Cours d’agriculture (Rozier)/TANCHE


TANCHE, (Cyprinus tinca Lin.) poisson du genre des Carpes. (Consultez cet article.)

Caractères spécifiques : Vingt-cinq rayons à la nageoire anale ; celle de la queue entière ; le corps enduit à l’extérieur d’une mucosité visqueuse ; deux barbillons.
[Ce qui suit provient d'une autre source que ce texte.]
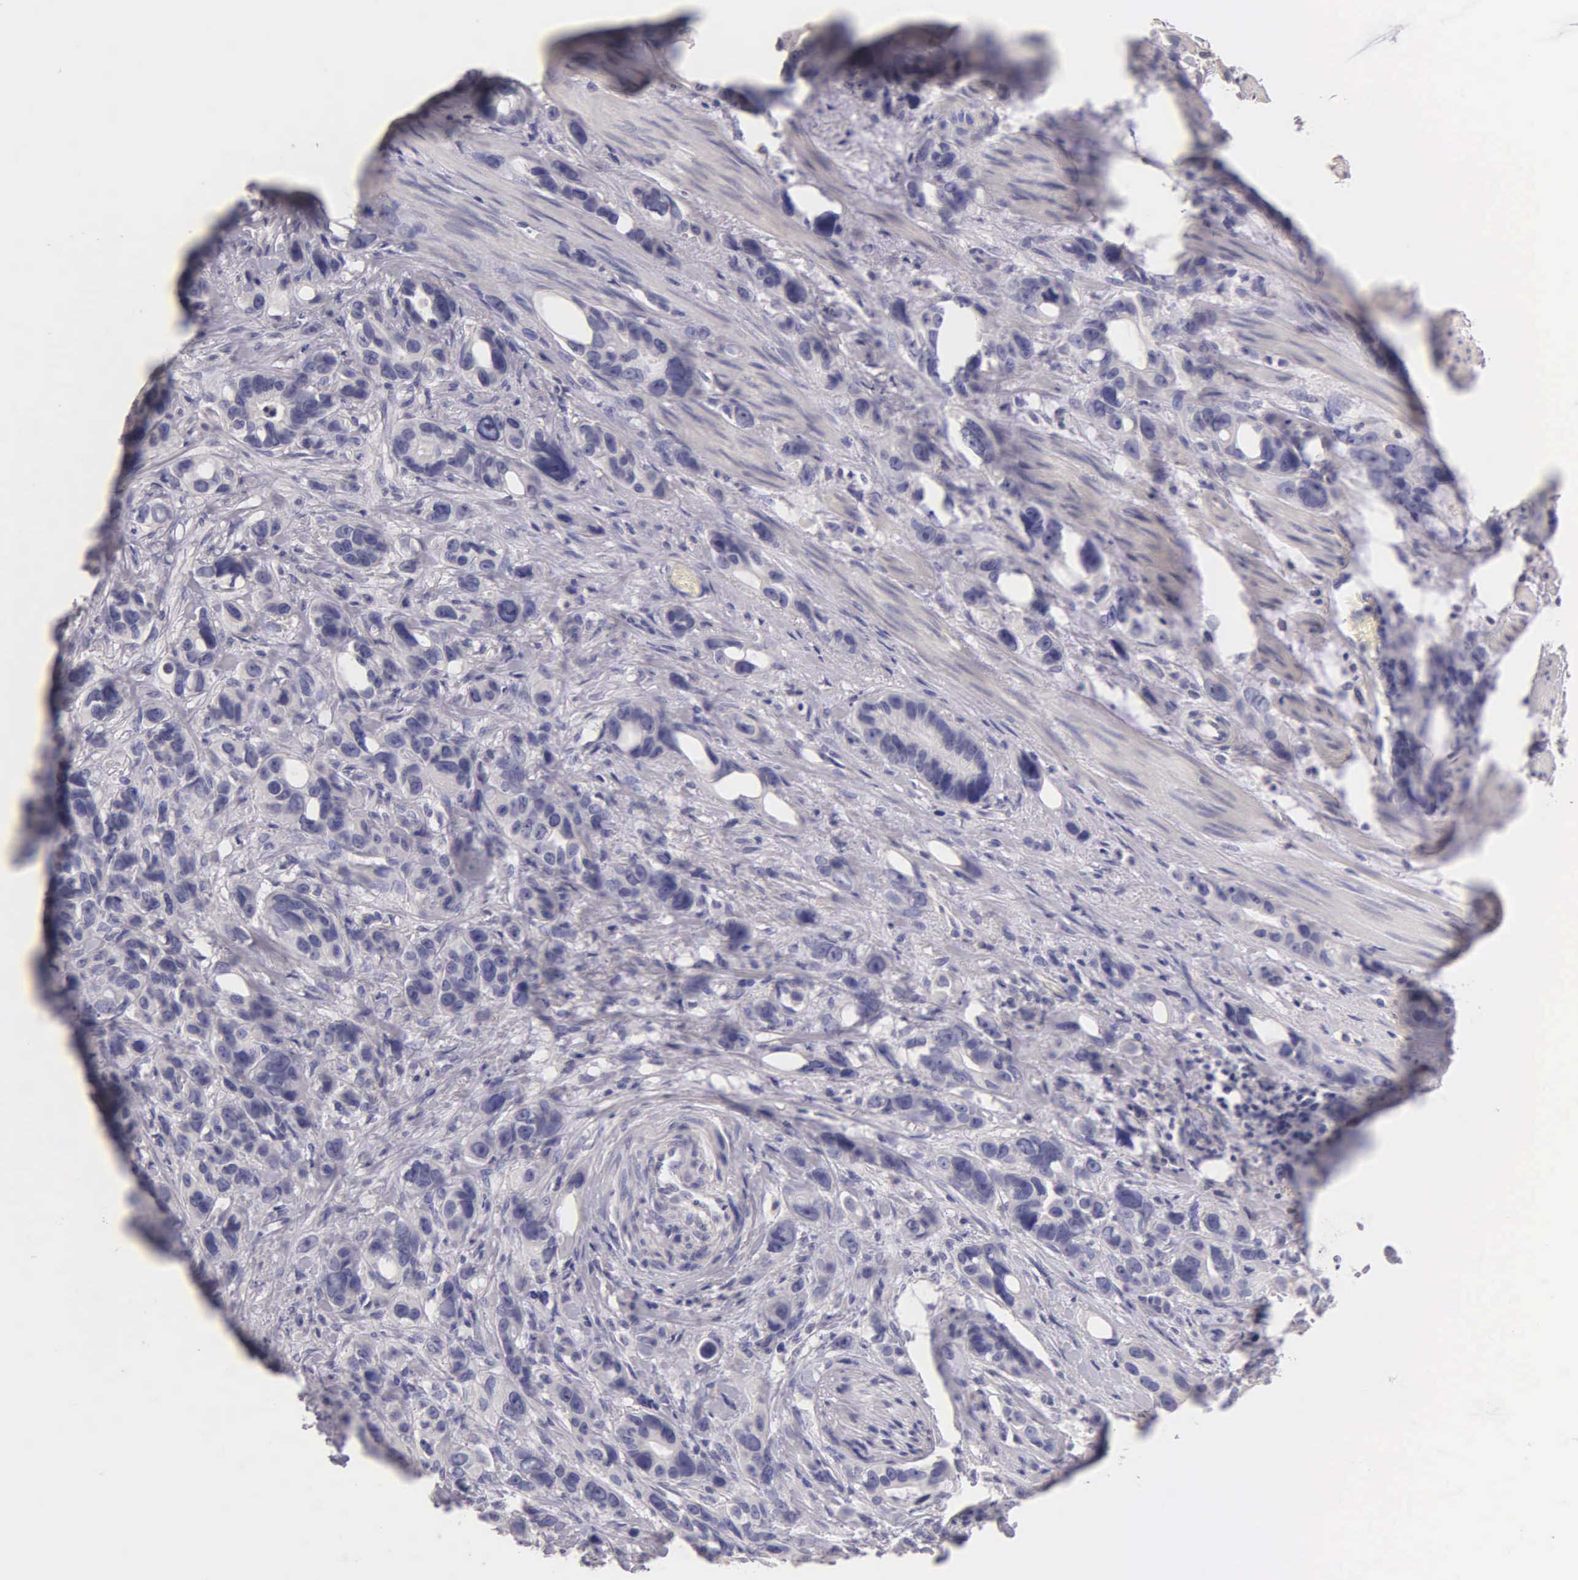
{"staining": {"intensity": "negative", "quantity": "none", "location": "none"}, "tissue": "stomach cancer", "cell_type": "Tumor cells", "image_type": "cancer", "snomed": [{"axis": "morphology", "description": "Adenocarcinoma, NOS"}, {"axis": "topography", "description": "Stomach, upper"}], "caption": "Human stomach cancer (adenocarcinoma) stained for a protein using IHC reveals no staining in tumor cells.", "gene": "ESR1", "patient": {"sex": "male", "age": 47}}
Ce poisson, également commun dans les rivières, les lacs et les étangs, n’atteint guères au delà de dix pouces de longueur. Sa tête est petite, à proportion du corps, qui est court et large. Sa bouche a peu d’ouverture, et chacune des mâchoires est armée de quatre dents larges et courtes. De petites écailles adhèrent fortement à la peau ; elles sont noires sur le dos, d’une teinte moins foncée sur les côtés, avec un mélange de vert jaunâtre, et blanchâtres sous le ventre. Les nageoires sont généralement d’un violet noirâtre ; mais toutes ces nuances sont sujettes à varier, suivant l’âge, le sexe du poisson, et les qualités de l’eau dans laquelle il vit. Plus les eaux sont fangeuses, plus la tanche est noire ; elle prend un jaune doré plus brillant, à mesure que les eaux coulent plus rapidement sur un fond de sable ou de cailloux. Le mâle est plus coloré que la femelle ; il est aussi plus petit, mais ses nageoires ont plus d’étendue.

Après la carpe, c’est la tanche qui intéresse le plus l’économie. On cherche à la multiplier dans les étangs, où elle se propage facilement. Il n’est point d’eaux stagnantes, de mares, de fossés, d’abreuvoirs même, où elle ne réussisse très-bien. Elle se plaît, de préférence, dans les eaux tranquilles et limoneuses, et elle passe l’hiver enfoncée dans la vase : de là vient que sa chair a presque toujours un goût de fange, si l’on n’a pas eu soin de faire dégorger ce poisson dans une eau claire quelques jours avant de l’apprêter. Il fournit alors un assez bon mets.

La tanche est beaucoup plus vorace que la carpe ; et, dans un étang où ces deux espèces sont mêlées, la première nuit à l’autre par la grande consommation qu’elle fait des substances qui servent à leur commune nourriture. Il passe pour constant qu’il faut plus de terrain pour nourrir cent tanches que pour entretenir cinq cents carpes. Il vaut mieux tenir les tanches à part ; et cela est d’autant plus aisé, qu’elles réussissent dans des amas d’eau où d’autres espèces ne pourroient subsister, ou ne feroient que languir. L’industrie de l’homme sait tirer parti de la gloutonnerie de la tanche ; s’il veut débarrasser les eaux des sangsues, qui font périr les jeunes canards et les oisons de sa basse-cour en s’attachant à leurs pattes, il y jette des tanches, dont ces vers deviennent bientôt la pâture.

Dans nos climats, le mois de juin est la saison marquée par la nature pour le frai des tanches. Les endroits les plus exposés au soleil, et les plus couverts de plantes aquatiques, sont ceux qu’elles choisissent pour déposer leurs œufs. À cette époque, elles sont meilleures à manger qu’en tout autre temps.

Pêche de la tanche. Diverses espèces de filets, et les hameçons servent à cette pêche. Les amorces que l’on y emploie avec le plus de fruit, sont les vers et les insectes. (S.)